Dans la tête de Sherlock Holmes : Le zoo de la vengeance.

 

                                                          


Par Robert Laplante

Il y a des héros qui ne disparaissent jamais, qui nous accompagnent toujours et qui se redéfinissent au gré des générations qui se les approprient. C’est le cas de Sherlock Holmes cet archétype du détective privé, maître ès déduction et caméléon qui se fond dans toutes les époques pour mener ses enquêtes.

De William Gillette à John Barrymore, de Basil Rathbone

                                         


à Peter Cushing, de Robert Downey Jr à Benedict Cumberbatch

                                                


                                 

Sherlock continue, même aujourd’hui, de traîner sa pipe, son violon,

                                           


 sa cape d’Inverness, sa loupe, sa deerstalker, sa dépendance à la cocaïne, sa froide et implacable logique et son Angleterre mythique dans les romans,

                                      


 les nouvelles, les films muets et sonores, les séries télévisées les jeux vidéo et de plateau, les bandes dessinées et même sur les scènes des théâtres. Pas mal pour un détective plus que centenaire.

Ce qui est fascinant avec lui c’est que 134 ans après : Une étude en rouge, il continue d’inspirer les créateurs. Ces créateurs qui n’en finissent plus d’explorer son univers et de proposer des visions de son petit monde parfois respectueuses, parfois audacieuses, parfois burlesques. Que ce soit sa petite sœur, ses frères, ses ennemis jurés toute la nébuleuse Sherlock Holmes est constamment explorée par eux.

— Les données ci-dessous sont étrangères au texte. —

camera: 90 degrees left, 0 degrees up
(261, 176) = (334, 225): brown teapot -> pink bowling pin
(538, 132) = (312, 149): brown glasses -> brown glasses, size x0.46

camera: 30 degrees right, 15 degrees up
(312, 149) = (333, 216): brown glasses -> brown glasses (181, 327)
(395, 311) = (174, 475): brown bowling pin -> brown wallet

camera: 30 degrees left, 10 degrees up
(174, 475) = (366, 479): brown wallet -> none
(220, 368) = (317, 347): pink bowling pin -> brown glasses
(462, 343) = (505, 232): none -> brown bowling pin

Cyril Lieron et Benoit Dahan, les auteurs de l’exceptionnelle série : Dans la tête de Sherlock Holmes, fait partie de ce groupe d’explorateurs « holmesiens. » Exceptionnelle? Sans aucun doute. Parce qu’il faut l’avouer, leur Holmes est tout simplement irrésistible. Ils nous proposent une impressionnante relecture subtile, déstabilisante et rythmée. Ce n’est pas pour rien que le premier tome de la série a été salué avec enthousiasme par le public et la presque totalité de la critique. Sauf par moi parce que je ne l’avais jamais lu. Ce qui est maintenant fait.


                                             


Dans cette suite de L’affaire du ticket scandaleux, le légendaire détective et son fidèle comparse, le bon vieux docteur Watson, continuent d’enquêter sur ces mystérieuses disparitions de citoyens anglais qui rien ne semble unir entre eux. Pourtant à force d’observations, de déductions, de pipes et du Caprice numéro 24 de Paganini il finira par découvrir les ficelles de cette sombre vengeance orchestrée par d’anciens militaires britanniques écœurés de l’impérialisme et du racisme de l’armée et du gouvernement de sa glorieuse Majesté.

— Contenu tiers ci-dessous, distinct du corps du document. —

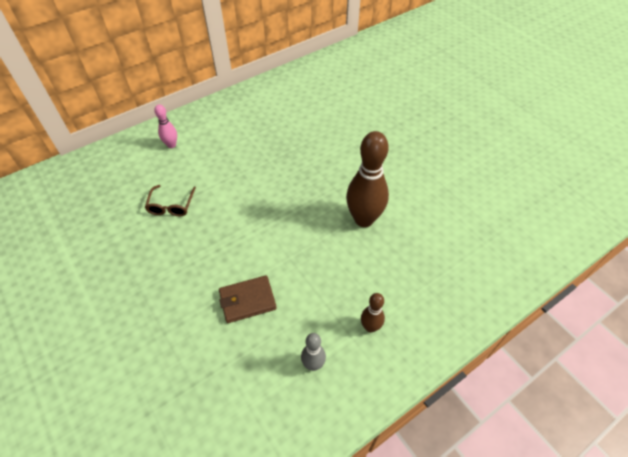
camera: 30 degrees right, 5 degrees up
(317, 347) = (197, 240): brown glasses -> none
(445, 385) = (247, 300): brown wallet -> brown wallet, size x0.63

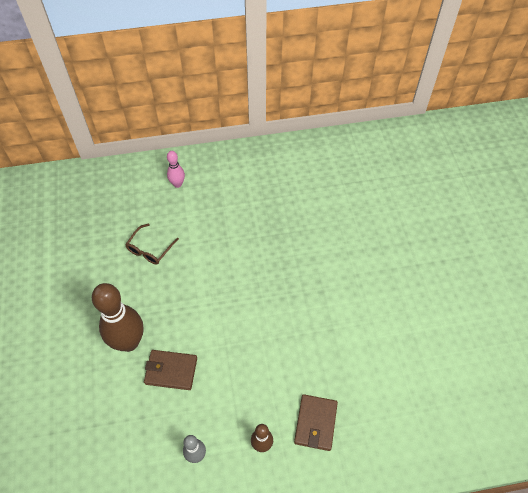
camera: 25 degrees right, 5 degrees up
(364, 219) = (313, 335): brown bowling pin -> brown bowling pin (129, 342)
(407, 288) = (315, 423): none -> brown wallet

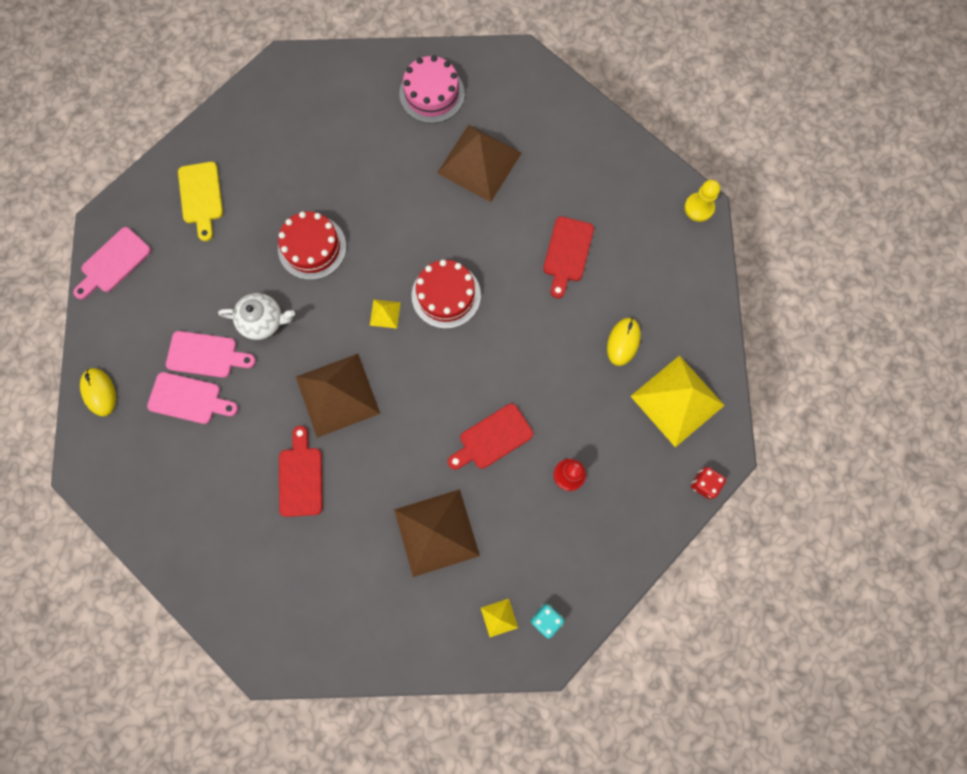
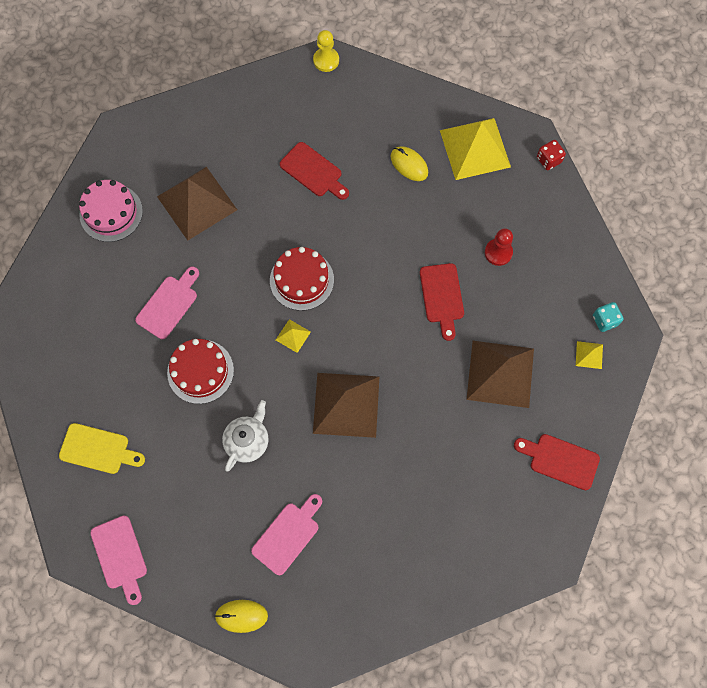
camera: 65 degrees left, 5 degrees down
(206, 355) = (254, 504): pink cutting board -> pink cutting board (169, 304)
(301, 477) = (404, 465): red cutting board -> red cutting board (560, 460)

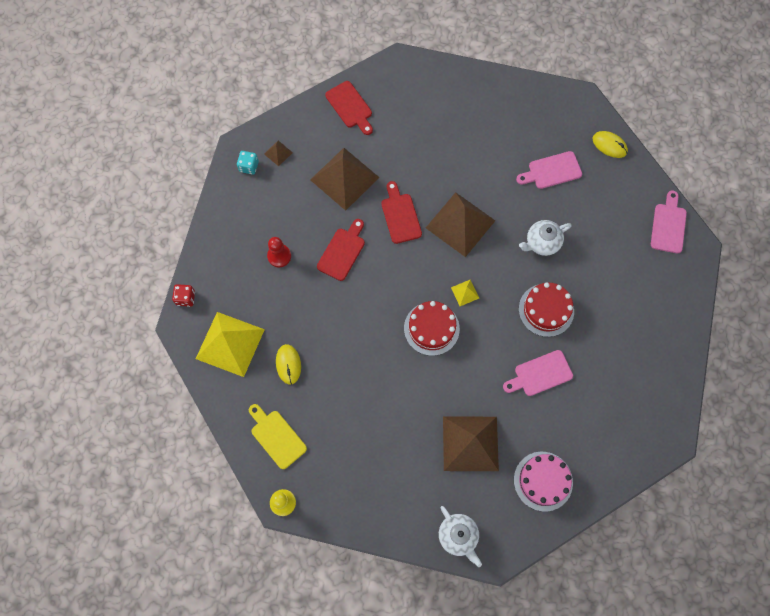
camera: 145 degrees left, 0 degrees up
(98, 449) = (648, 302): yellow cutting board -> yellow cutting board (276, 436)
(160, 125) = (458, 536): none -> white teapot
(313, 172) = (364, 408): red cutting board -> red cutting board (400, 215)
(589, 355) = (278, 153): yellow pyramid -> brown pyramid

Il est difficile de trouver les mots justes pour rendre justice à l’intelligence scénaristique et graphique de cette bande dessinée indescriptible. En parler c’est bien, mais la lire c’est encore mieux.

Mises en pages dynamiques, indices disséminés un peu partout dans les illustrations riches, redéfinition de la case et de la planche, distorsion narrative, les auteurs sont constamment en train de remettre en question mes habitudes de lecture. Sous leurs griffes toutes mes certitudes sur la linéarité « bédésque » ont été bousculées, et ce, de la première à la dernière page de ce sulfureux jeu de pistes.

Et vous savez le plus réjouissant là-dedans, c’est qu’ils n’ont jamais trahi l’efficacité de leur intrigue. Au contraire l’ingénieuse mise en scène sert admirablement bien le « storytelling. » Toute comparaison étant boiteuse par nature, je dois quand même vous avouer que j’y ai retrouvé le même étonnement, le même ravissement et la même impression d’avoir mis la main sur un trésor que j’avais jadis quand j’ai découvert les bandes dessinées de Marc-Antoine Mathieu et plus jeune; Le voyage de l’incrédule mon premier Philémon.

Il y a tellement de magie dans ce Sherlock Holmes qu’à la fin de sa lecture j’étais heureux et triste. Heureux d’avoir parcouru une bédé stupéfiante. Triste de ne pas l’avoir découvert avant. Parce que moi aussi j’aurais aimé me joindre au concert initial d’acclamations, parce que moi aussi j’aurais aimé me vanter d’avoir été parmi les premiers à en parler. Au lieu d’être comme Rip Van Winkler et me réveiller beaucoup trop tard.

Mais mieux vaut tard que jamais dit le proverbe.



Cyril Lieron, Benoit Dahan, d’après Sir Arthur Conan Doyle, Dans la tête de Sherlock Holmes, L’affaire du ticket scandaleux, 2 tomes, Ankama.

Commentaires

  1. Excellente chronique ! Et dans l'attente du tome 3 qui sera nous plongera une fois de plus dans la magie d'une nouvelle enquête.